Covid-19 has halted normal occupational practices since the pandemic’s introduction in early 2020. With social distancing requirements once again being tightened in New South Wales, concerns have arisen as to how legal documents which require signatures to be physically witnessed can be executed.
Can I have my documents witnessed via an audio-visual link?
The short answer is yes.
The New South Wales Government addressed this witnessing issue through the implementation of the Electronic Transactions Amendment (COVID-19 Witnessing of Documents) Regulation 2020 which allowed for remote witnessing and attestation of certain documents.
These regulations have now been incorporated into Part 2B of the Electronic Transactions Act 2000 to allow the signing of those documents which usually require a witness to be physically present during execution. The documents which can be witnessed electronically include:
- Power of Attorneys
- Enduring Guardianships
- Deeds and Agreements
- Affidavits; and
- Statutory Declarations
This Act allows for the witnessing of document signatures to occur via an audio-visual link such as ‘Zoom’ or Microsoft teams.
Are there any requirements for remote witnessing to occur?
This scheme merely acts to allow legal witness requirements to occur via an audio-visual link, and as such, all other aspects of document executions remain the same.
On top of usual execution requirements, the new scheme introduces certain obligations that will need to be followed in order to legally witness a document remotely. These include the witness must:
- Observe the signing of the document in real time over audio-visual link
- Confirm the signature was witnessed by signing the document or a copy of the document;
- Be reasonably satisfied the document they witnessed is the same document or a copy of the document signed by the signatory; and
- Endorse the document, or a copy of the document, with a statement specifying the method used to witness the signature and that the document was witnessed in accordance with the Electronic Transactions Amendment (COVID-19 Witnessing of Documents) Regulation 2020
How long will this change be in effect for?
The new witnessing scheme is currently legislated to end on 1 January 2022.
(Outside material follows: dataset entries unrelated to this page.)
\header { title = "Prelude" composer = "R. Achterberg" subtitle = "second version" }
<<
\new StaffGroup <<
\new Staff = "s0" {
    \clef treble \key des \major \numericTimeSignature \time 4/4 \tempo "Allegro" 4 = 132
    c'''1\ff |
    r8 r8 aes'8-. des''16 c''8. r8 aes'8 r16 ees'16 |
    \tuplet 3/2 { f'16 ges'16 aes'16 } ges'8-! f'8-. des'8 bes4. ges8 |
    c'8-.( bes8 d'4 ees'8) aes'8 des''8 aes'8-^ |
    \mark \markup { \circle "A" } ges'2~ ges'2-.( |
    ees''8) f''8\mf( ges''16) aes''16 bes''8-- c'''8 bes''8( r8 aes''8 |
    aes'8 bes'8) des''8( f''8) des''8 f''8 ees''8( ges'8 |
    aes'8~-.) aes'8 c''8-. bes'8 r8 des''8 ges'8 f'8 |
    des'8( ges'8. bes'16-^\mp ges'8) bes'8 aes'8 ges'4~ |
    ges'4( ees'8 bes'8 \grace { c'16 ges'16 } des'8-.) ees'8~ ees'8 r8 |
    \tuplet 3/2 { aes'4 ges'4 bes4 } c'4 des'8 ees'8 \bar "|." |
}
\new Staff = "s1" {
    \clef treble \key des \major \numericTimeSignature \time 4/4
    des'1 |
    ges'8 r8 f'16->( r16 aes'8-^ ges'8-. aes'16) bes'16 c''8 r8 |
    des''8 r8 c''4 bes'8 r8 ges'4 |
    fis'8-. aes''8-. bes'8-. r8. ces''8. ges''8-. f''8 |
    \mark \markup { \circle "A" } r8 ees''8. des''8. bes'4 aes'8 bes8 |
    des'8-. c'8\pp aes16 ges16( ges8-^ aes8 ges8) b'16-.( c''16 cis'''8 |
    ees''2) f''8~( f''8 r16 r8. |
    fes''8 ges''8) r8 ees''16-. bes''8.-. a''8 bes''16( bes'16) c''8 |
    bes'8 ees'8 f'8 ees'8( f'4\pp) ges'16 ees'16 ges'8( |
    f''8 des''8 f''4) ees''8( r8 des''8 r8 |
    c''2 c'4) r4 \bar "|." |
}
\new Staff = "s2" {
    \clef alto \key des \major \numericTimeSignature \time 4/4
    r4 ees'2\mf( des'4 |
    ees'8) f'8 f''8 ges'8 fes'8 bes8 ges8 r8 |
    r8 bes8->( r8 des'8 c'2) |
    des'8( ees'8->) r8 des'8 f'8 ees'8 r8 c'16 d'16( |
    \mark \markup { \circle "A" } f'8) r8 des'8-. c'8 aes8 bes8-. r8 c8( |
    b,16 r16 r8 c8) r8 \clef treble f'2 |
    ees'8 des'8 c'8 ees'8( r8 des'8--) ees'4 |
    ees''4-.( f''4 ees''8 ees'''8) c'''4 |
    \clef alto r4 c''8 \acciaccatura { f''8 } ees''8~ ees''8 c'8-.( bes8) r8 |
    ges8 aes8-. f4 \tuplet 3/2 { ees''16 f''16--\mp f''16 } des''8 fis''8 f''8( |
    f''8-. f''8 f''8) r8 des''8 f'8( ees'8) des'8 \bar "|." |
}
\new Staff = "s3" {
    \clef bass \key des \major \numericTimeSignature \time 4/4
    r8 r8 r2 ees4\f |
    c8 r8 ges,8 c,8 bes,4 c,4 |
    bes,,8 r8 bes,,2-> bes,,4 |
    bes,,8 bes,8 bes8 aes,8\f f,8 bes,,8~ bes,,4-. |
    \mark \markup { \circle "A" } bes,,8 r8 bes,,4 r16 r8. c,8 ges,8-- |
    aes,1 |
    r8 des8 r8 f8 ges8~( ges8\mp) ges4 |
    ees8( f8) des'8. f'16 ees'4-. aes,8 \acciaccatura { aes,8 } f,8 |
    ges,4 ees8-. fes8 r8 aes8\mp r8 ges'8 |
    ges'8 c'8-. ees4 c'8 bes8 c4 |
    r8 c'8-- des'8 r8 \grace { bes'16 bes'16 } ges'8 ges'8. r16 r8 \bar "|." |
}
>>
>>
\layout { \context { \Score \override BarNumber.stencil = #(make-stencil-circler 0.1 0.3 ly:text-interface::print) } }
Can companies execute documents pursuant to section 127 of the Corporations Act electronically?
With ongoing restrictions from the ongoing Covid-19 pandemic, a lot of companies are struggling to arrange for execution of documents pursuant to section 127 of the Corporations Act 2001.
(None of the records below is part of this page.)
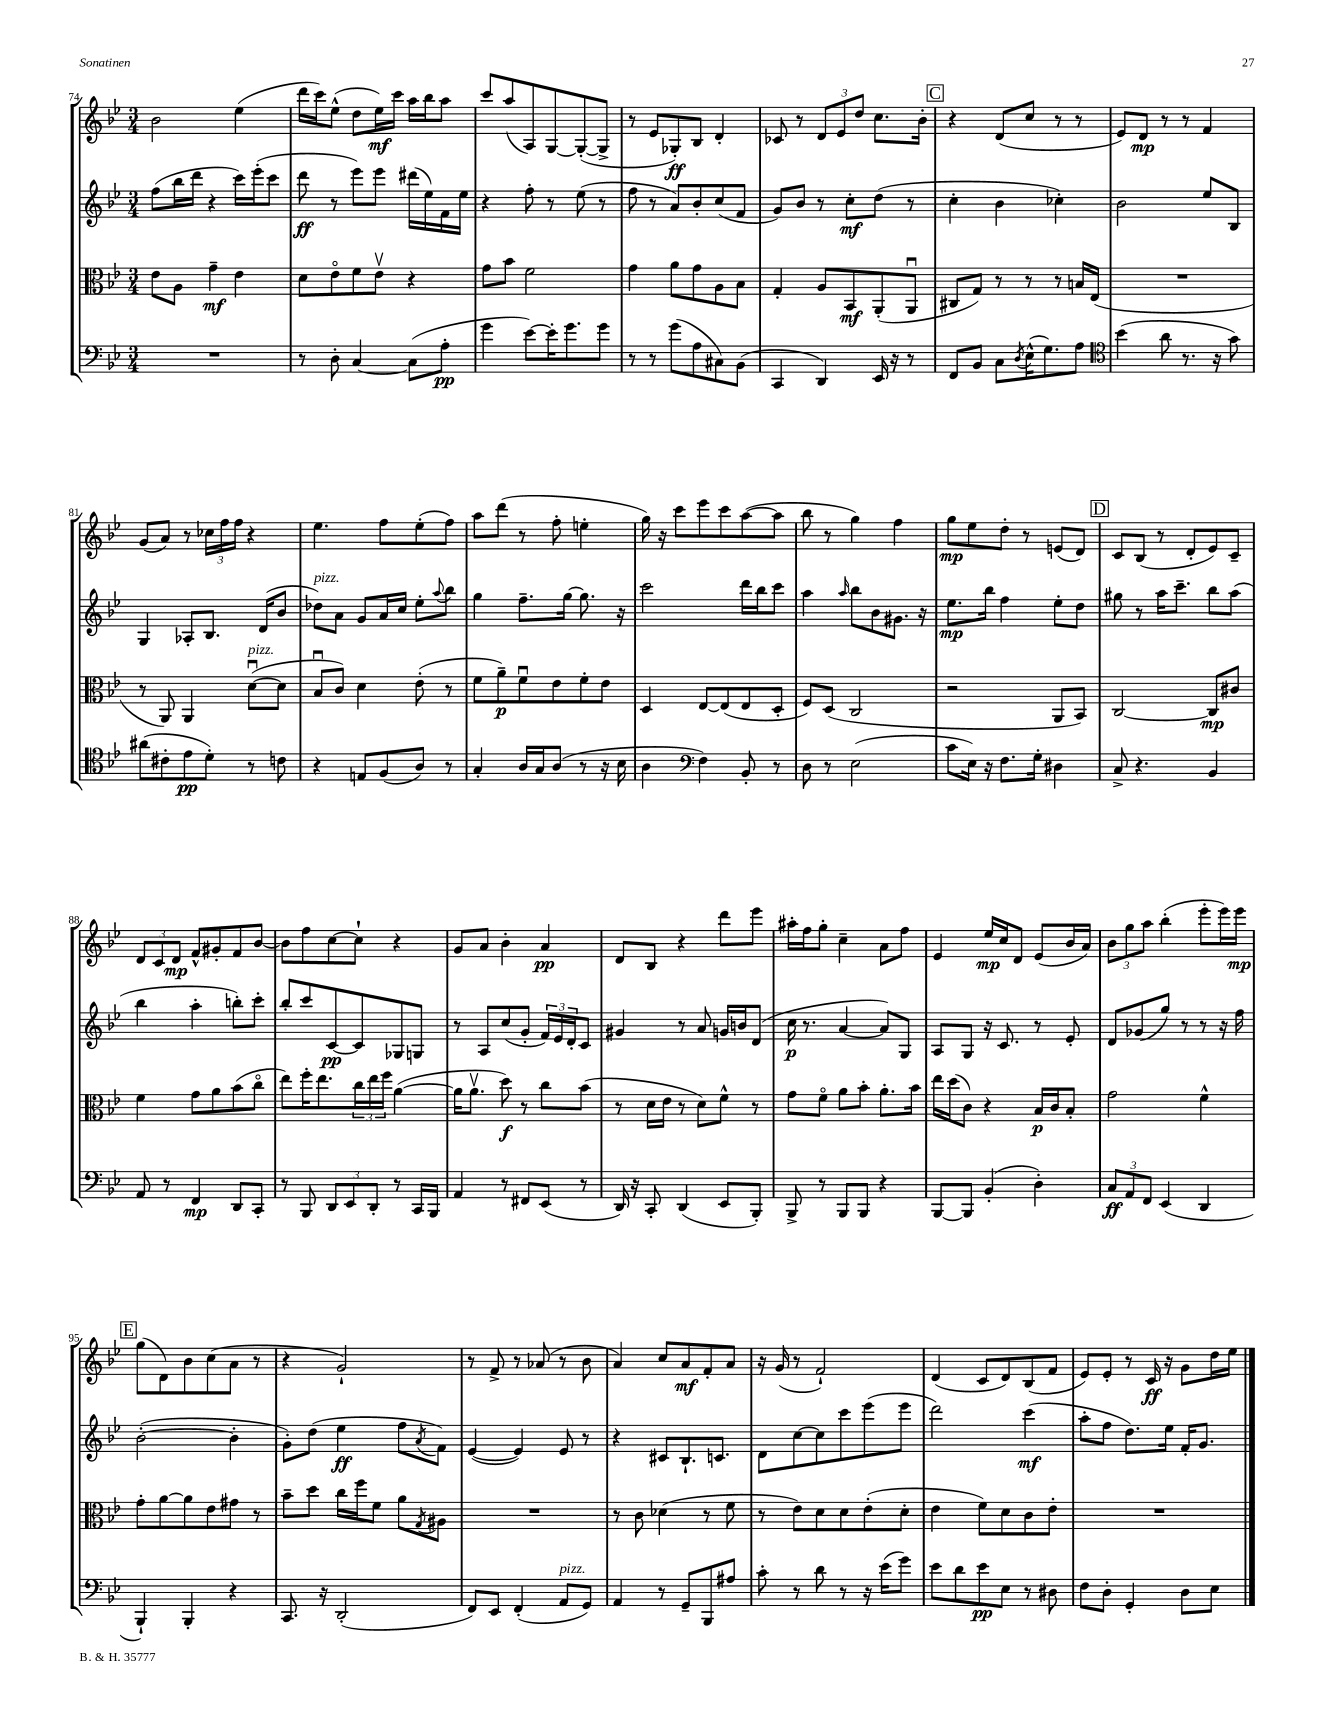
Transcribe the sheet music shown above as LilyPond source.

<<
\new StaffGroup <<
\new Staff = "s0" {
    \clef treble \key bes \major \numericTimeSignature \time 3/4
    bes'2 ees''4( |
    d'''16 c'''16) ees''8-^( d''8 ees''16\mf) c'''16 a''16 bes''16 a''8 |
    c'''8 a''8( a8) g8~ g8~-.( g8-> |
    r8 ees'8 ges8-.\ff) bes8 d'4-. |
    ces'8 r8 \tuplet 3/2 { d'8 ees'8 d''8 } c''8. bes'16-. |
    \mark \markup { \box "C" } r4 d'8( c''8 r8 r8 |
    ees'8) d'8\mp r8 r8 f'4 |
    g'8( a'8) r8 \tuplet 3/2 { ces''16 f''16 f''16 } r4 |
    ees''4. f''8 ees''8-.( f''8) |
    a''8 d'''8( r8 f''8-. e''4-. |
    g''16) r16 c'''8 ees'''8 c'''8 a''8~( a''8 |
    bes''8 r8 g''4) f''4 |
    g''8\mp ees''8 d''8-. r8 e'8( d'8) |
    \mark \markup { \box "D" } c'8 bes8( r8 d'8-. ees'8) c'8-- |
    \tuplet 3/2 { d'8 c'8 d'8\mp } f'8-^ gis'8-. f'8 bes'8~ |
    bes'8 f''8 c''8~ c''8-! r4 |
    g'8 a'8 bes'4-. a'4\pp |
    d'8 bes8 r4 d'''8 ees'''8 |
    ais''16-. f''16 g''8-. c''4-- a'8 f''8 |
    ees'4 ees''16\mp c''16 d'8 ees'8( bes'16 a'16) |
    \tuplet 3/2 { bes'8 g''8 a''8 } bes''4-.( ees'''8-. ees'''16) ees'''16\mp |
    \mark \markup { \box "E" } g''8( d'8) bes'8 c''8( a'8 r8 |
    r4 g'2-!) |
    r8 f'8-> r8 aes'8( r8 bes'8 |
    a'4) c''8 a'8\mf f'8-. a'8 |
    r16 g'16( r8 f'2-!) |
    d'4( c'8 d'8) bes8( f'8 |
    ees'8) ees'8-. r8 c'16\ff r16 g'8 d''16 ees''16 \bar "|." |
}
\new Staff = "s1" {
    \clef treble \key bes \major \numericTimeSignature \time 3/4
    f''8( bes''16 d'''16 r4 c'''16) ees'''16-.( c'''8 |
    d'''8\ff r8 ees'''8) ees'''8 dis'''16( ees''16) f'16 ees''16 |
    r4 f''8-. r8 ees''8( r8 |
    f''8 r8 a'8) bes'8-. c''8( f'8 |
    g'8) bes'8 r8 c''8-.\mf d''8( r8 |
    \mark \markup { \box "C" } c''4-. bes'4 ces''4-.) |
    bes'2 ees''8 bes8 |
    g4 aes8-. bes8. d'16( bes'8 |
    des''8^\markup { \italic "pizz." }) a'8 g'8 a'16 c''16 ees''8-. \appoggiatura { a''8 } bes''8 |
    g''4 f''8.-- g''16~ g''8. r16 |
    c'''2 d'''16 bes''16 c'''8 |
    a''4 \grace { a''16 } bes''8 bes'8 gis'8. r16 |
    ees''8.\mp bes''16 f''4 ees''8-. d''8 |
    \mark \markup { \box "D" } gis''8 r8 a''16 c'''8.-- bes''8 a''8( |
    bes''4 a''4-. b''8-.) c'''8-. |
    bes''8-. c'''8 c'8~\pp c'8 ges8 g8 |
    r8 a8 c''8( g'8-. \tuplet 3/2 { f'16) ees'16 d'16-. } c'8 |
    gis'4 r8 a'8 g'16 b'16 d'8( |
    c''16\p r8. a'4~ a'8) g8 |
    a8 g8 r16 c'8. r8 ees'8-. |
    d'8 ges'8( g''8) r8 r8 r16 f''16 |
    \mark \markup { \box "E" } bes'2~-.( bes'4-. |
    g'8-.) d''8( ees''4\ff f''8 \acciaccatura { a'8 } f'8) |
    ees'4~( ees'4) ees'8 r8 |
    r4 cis'8 bes8.-! c'8. |
    d'8 c''8~ c''8 c'''8 ees'''8( ees'''8 |
    d'''2) c'''4\mf( |
    a''8-. f''8 d''8.) ees''16 f'16-. g'8. \bar "|." |
}
\new Staff = "s2" {
    \clef alto \key bes \major \numericTimeSignature \time 3/4
    ees'8 a8 g'4--\mf ees'4 |
    d'8 ees'8\flageolet f'8 ees'8\upbow r4 |
    g'8 bes'8 f'2 |
    g'4 a'8 g'8 a8 bes8 |
    g4-. a8 bes,8\mf a,8-.( a,8\downbow |
    \mark \markup { \box "C" } cis8 g8) r8 r8 r8 b16 ees16( |
    R2. |
    r8 a,8) a,4 d'8~\downbow^\markup { \italic "pizz." }( d'8 |
    bes8\downbow c'8) d'4 ees'8-.( r8 |
    f'8 a'8--\p) f'8\downbow ees'8 f'8-. ees'8 |
    d4 ees8~ ees8( ees8 d8-. |
    f8) d8( c2 |
    r2 a,8 bes,8) |
    \mark \markup { \box "D" } c2~ c8\mp cis'8 |
    f'4 g'8 a'8 bes'8( c''8\flageolet |
    ees''8) f''16-. ees''8. \tuplet 3/2 { c''16 ees''16 f''16 } a'4~( |
    a'16 a'8.\upbow d''8\f) r8 c''8 bes'8( |
    r8 d'16 ees'16 r8 d'8) f'8-^ r8 |
    g'8 f'8\flageolet a'8 bes'8-. a'8.-. bes'16 |
    ees''16 d''16( c'8) r4 bes16\p c'16 bes8-. |
    g'2 f'4-^ |
    \mark \markup { \box "E" } g'8-. a'8~ a'8 ees'8 gis'8 r8 |
    bes'8-- d''8 c''16 f''16 f'8 a'8 \acciaccatura { g8 } ais8 |
    R2. |
    r8 c'8 des'4( r8 f'8 |
    r8 ees'8) d'8 d'8 ees'8-.( d'8-. |
    ees'4 f'8) d'8 c'8 ees'8-. |
    R2. \bar "|." |
}
\new Staff = "s3" {
    \clef bass \key bes \major \numericTimeSignature \time 3/4
    R2. |
    r8 d8-. c4~ c8( a8-.\pp |
    g'4 ees'8~) ees'16-. g'8. g'8 |
    r8 r8 g'8( a8 cis8) bes,8( |
    c,4 d,4) ees,16 r16 r8 |
    \mark \markup { \box "C" } f,8 bes,8 c8 \acciaccatura { d8 } ees16-^( g8.) a8 |
    \clef tenor bes'4( a'8 r8. r16 g'8) |
    ais'8( cis'8-. ees'8\pp d'8-.) r8 c'8 |
    r4 e8 f8( a8) r8 |
    g4-. a16 g16 a8( r8 r16 bes16 |
    a4 \clef bass f4) bes,8-. r8 |
    d8 r8 ees2( |
    c'8 ees16) r16 f8. g16-. dis4 |
    \mark \markup { \box "D" } c8-> r4. bes,4 |
    a,8 r8 f,4\mp d,8 c,8-. |
    r8 bes,,8 \tuplet 3/2 { d,8 ees,8 d,8-. } r8 c,16 bes,,16 |
    a,4 r8 fis,8 ees,8( r8 |
    d,16) r16 c,8-. d,4( ees,8 bes,,8-.) |
    bes,,8-> r8 bes,,8 bes,,8 r4 |
    bes,,8~ bes,,8 bes,4-.( d4-.) |
    \tuplet 3/2 { c8\ff a,8 f,8 } ees,4( d,4 |
    \mark \markup { \box "E" } bes,,4-!) bes,,4-. r4 |
    c,8. r16 d,2-.( |
    f,8) ees,8 f,4-.( a,8^\markup { \italic "pizz." } g,8) |
    a,4 r8 g,8-- bes,,8 ais8 |
    c'8-. r8 d'8 r8 r16 ees'16( g'8) |
    ees'8 d'8 ees'8\pp ees8 r8 dis8 |
    f8 d8-. g,4-. d8 ees8 \bar "|." |
}
>>
>>
\layout { \context { \Score currentBarNumber = #74 } }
Section 127 of the Corporations Act allows a company to execute documents without a common seal if the document is signed by:
- two directors;
- a director and a company secretary; or
- for proprietary companies with a sole director who is also the sole company secretary, by that director.
Up until 21 March 2021, there were emergency reforms in place which allowed the use of electronic signatures to satisfy the requirements of section 127 of the Corporations Act 2001. With the expiry of the emergency reforms, companies must against execute documents under section 127 of the Corporations Act in wet ink signature only.
Alternative methods of executing documents
Executing in accordance with section 127 of the Corporations Act is not the only way a company can execute a document. The Corporations Act allows a company to execute a document in accordance with its constitution or by an agent or attorney given authority to do so.
It is therefore possible to amend a company’s constitution to allow a company to validly execute documents electronically. We can assist in amending your constitution to allow this to occur.
The Federal Government has released draft legislation amending the Corporations Act to allow for virtual meeting and electronic execution of documents. The draft legislation also proposes making it permissible to witness documents using technology, including video conferencing.
The draft legislation is currently in the consultation phase. It remains to be seen when it will commence (if approved).